Spatial reasoning data:
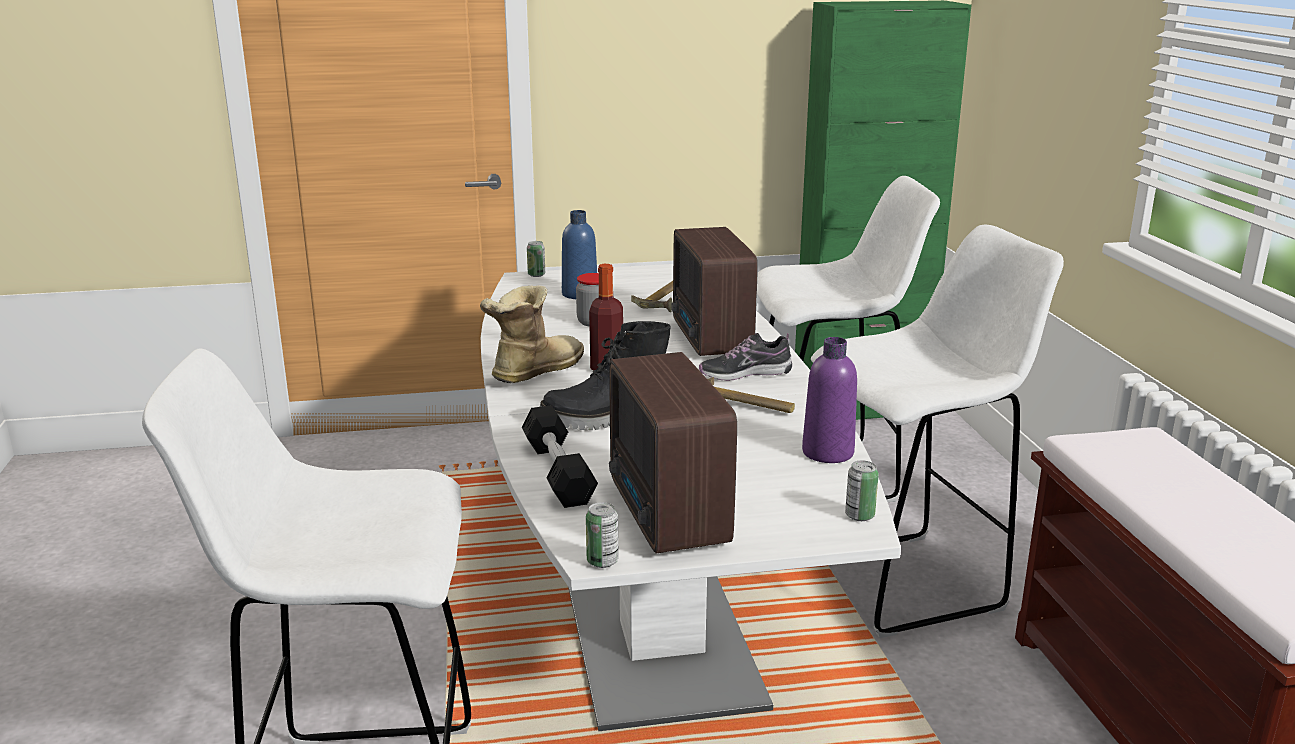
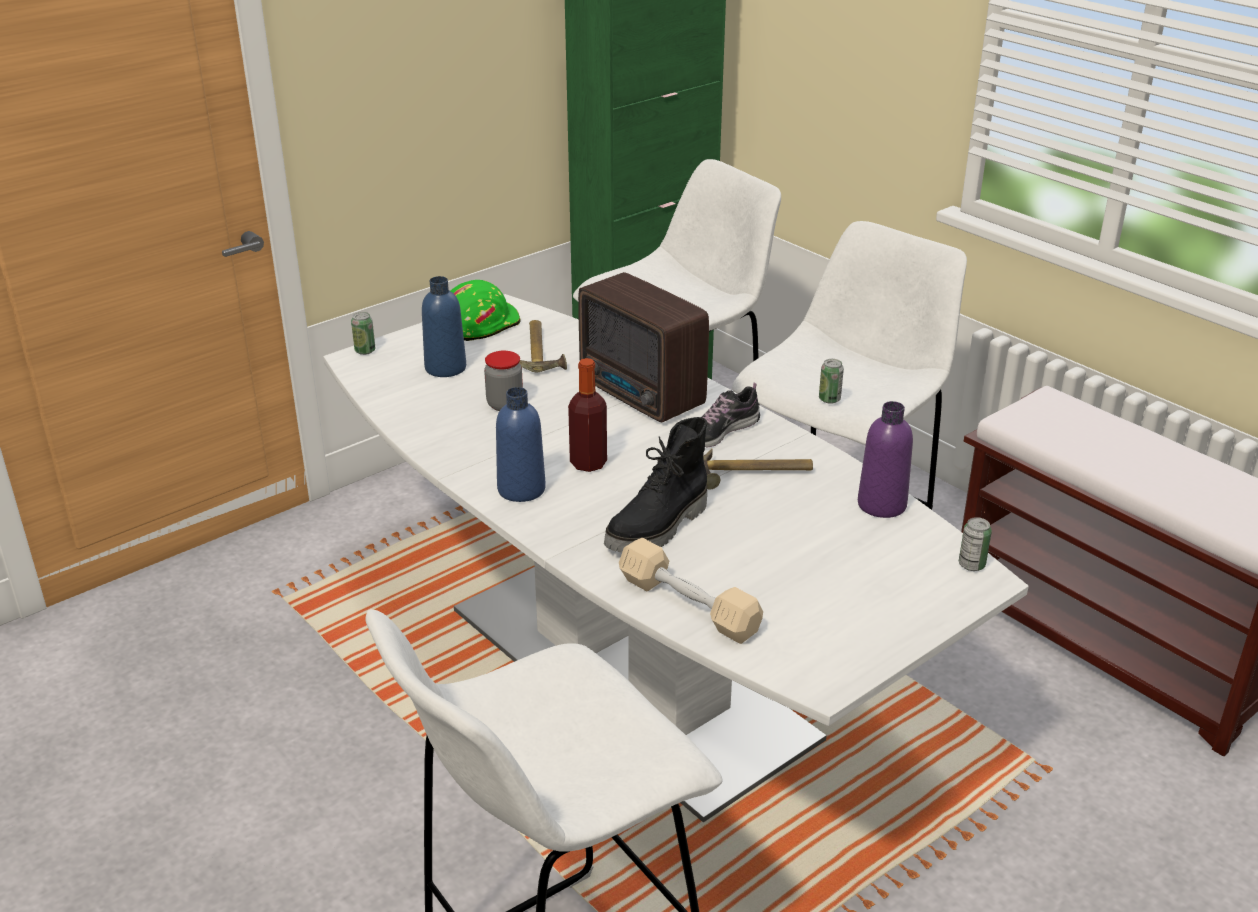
camera: 30 degrees left, 10 degrees up
(532, 371) = (521, 489): boot -> blue bottle
(558, 472) = (688, 605): black dumbbell -> beige dumbbell
(602, 561) = (834, 688): can -> can (829, 399)
(641, 275) = (478, 324): none -> green hard hat
(666, 515) = (830, 620): radio -> none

--- What to produce ---
Lines with the string "none": say how many appear in the entries above, giving the number alone.

--- Exercise answer ---
2